Item #3322 Who Is Teddy Villanova? Thomas Berger.

Who Is Teddy Villanova?

Delacorte Press/Seymour Lawrence, 1977.

Used.
Excellent condition.

Item #3322
ISBN: 0440095468



Hardcover.
Dust Jacket.
247 pp.

First Edition.


Jacket Illustration by John Sposato.

Pulitzer Prize nominee and author of The Feud, Thomas Berger displays his genre bending prowess once more in this mystery turned comedy, featuring unforgettable dialogue and an extremely fun cast of characters.

In Who Is Teddy Villanova? Mr. Berger turns for the first time to the private-eye thriller, which, as practiced by the masters Hammett, Chandler, and Ross Macdonald, was for many years his voracious addiction as reader. The seedy office; the down-at-heel shamus; the procession of sinister, chicane, or merely brutal men and scheming, vicious, but lovely women; the sequence of savage beatings, apparently unmotivated except by the typically human urge to bring pain; and especially the Byzantine plot, trying to unravel which (at any time before the magical denouement) would be as if to attack the Kremlin cipher with a Little Orphan Annie decoder ring-all these, and more, are in Who Is Teddy Villanova?
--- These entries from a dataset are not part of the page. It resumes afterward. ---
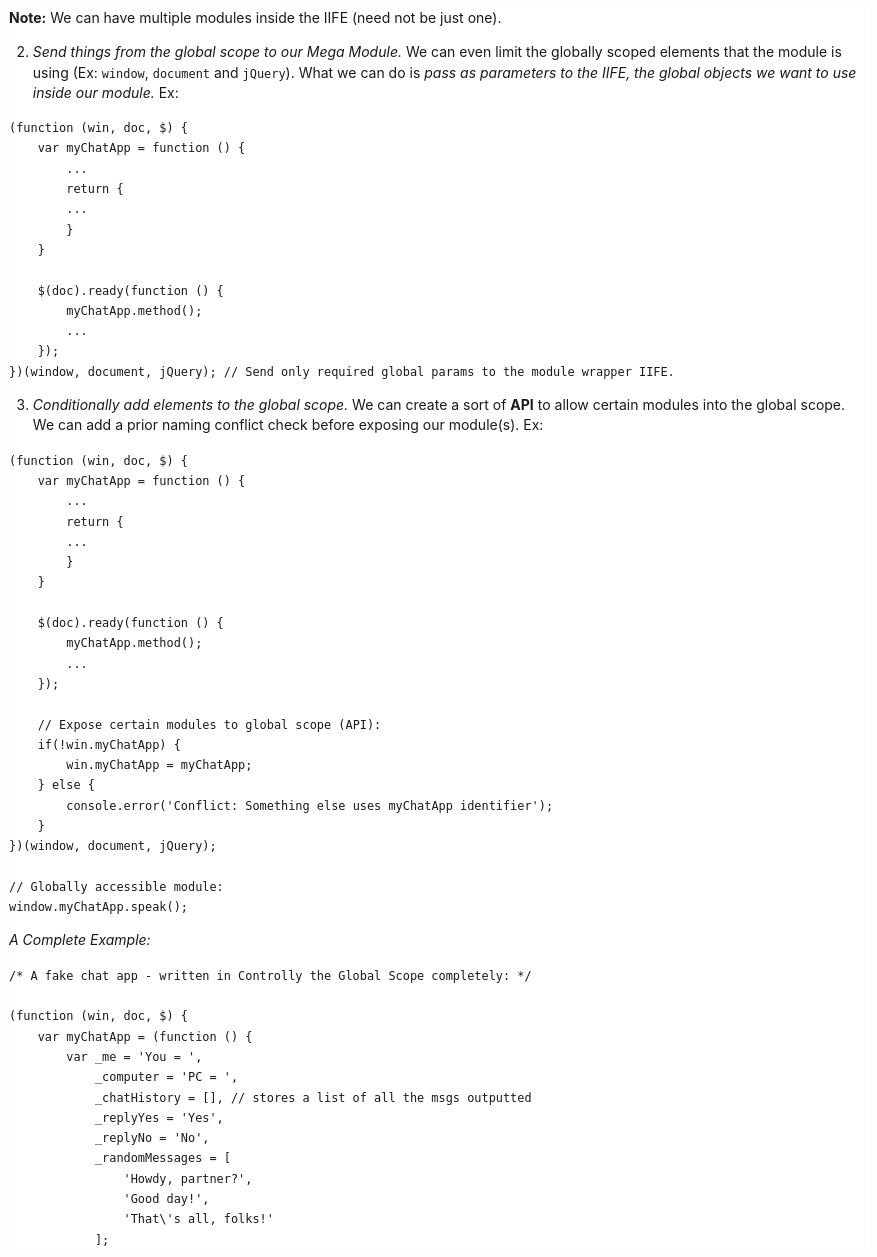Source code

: **Note:** We can have multiple modules inside the IIFE (need not be just one).

2. *Send things from the global scope to our Mega Module.* We can even limit the globally scoped elements that the module is using (Ex: `window`, `document` and `jQuery`). What we can do is *pass as parameters to the IIFE, the global objects we want to use inside our module.* Ex:
```
(function (win, doc, $) {
	var myChatApp = function () {
		...
		return {
		...
		}
	}	

	$(doc).ready(function () {
		myChatApp.method();
		...
	});
})(window, document, jQuery); // Send only required global params to the module wrapper IIFE.
```

3. *Conditionally add elements to the global scope.* We can create a sort of **API** to allow certain modules into the global scope. We can add a prior naming conflict check before exposing our module(s). Ex:
```
(function (win, doc, $) {
	var myChatApp = function () {
		...
		return {
		...
		}
	}	

	$(doc).ready(function () {
		myChatApp.method();
		...
	});

	// Expose certain modules to global scope (API):
	if(!win.myChatApp) {
		win.myChatApp = myChatApp;
	} else {
		console.error('Conflict: Something else uses myChatApp identifier');
	}
})(window, document, jQuery);

// Globally accessible module:
window.myChatApp.speak();
```

*A Complete Example:*
```
/* A fake chat app - written in Controlly the Global Scope completely: */

(function (win, doc, $) {
	var myChatApp = (function () {
		var _me = 'You = ',
			_computer = 'PC = ',
			_chatHistory = [], // stores a list of all the msgs outputted
			_replyYes = 'Yes',
			_replyNo = 'No',
			_randomMessages = [
				'Howdy, partner?',
				'Good day!',
				'That\'s all, folks!'
			];
```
The cast of characters would seem taken from the roster of known sex offenders maintained by the police of every major American city-the giant sadist Gus Bakewell; Donald Washburn II, perhaps the scion of a wealthy family, certainly an exhibitionist; quaint slumlord Sam Polidor; sleek, blonde Natalie Novotny, surely more than the airline stewardess she pretends to be; pneumatic Peggy Tumulty, who hails from Queens; Russel Wren, reluctant hero and garrulous narrator of the tale (in a rococo style reminiscent by turns of Thomas DeQuincey, Thomas Babington Macaulay, and Sir Thomas Malory, but nothing like that of Thomas Berger's previous work); a covey of depraved school girls; and a styful of undercover cops, to name only some of the principals. But over them all falls the evil shadow of the elusive Teddy Villanova, master criminal, underwear fetishist, archenemy of social meliorism, and, though presumably a foreigner, a habitue of a diseased Manhattan that Mr. Berger (who felt thoroughly at home there) drew from the living model before rusticating himself on an island in Maine.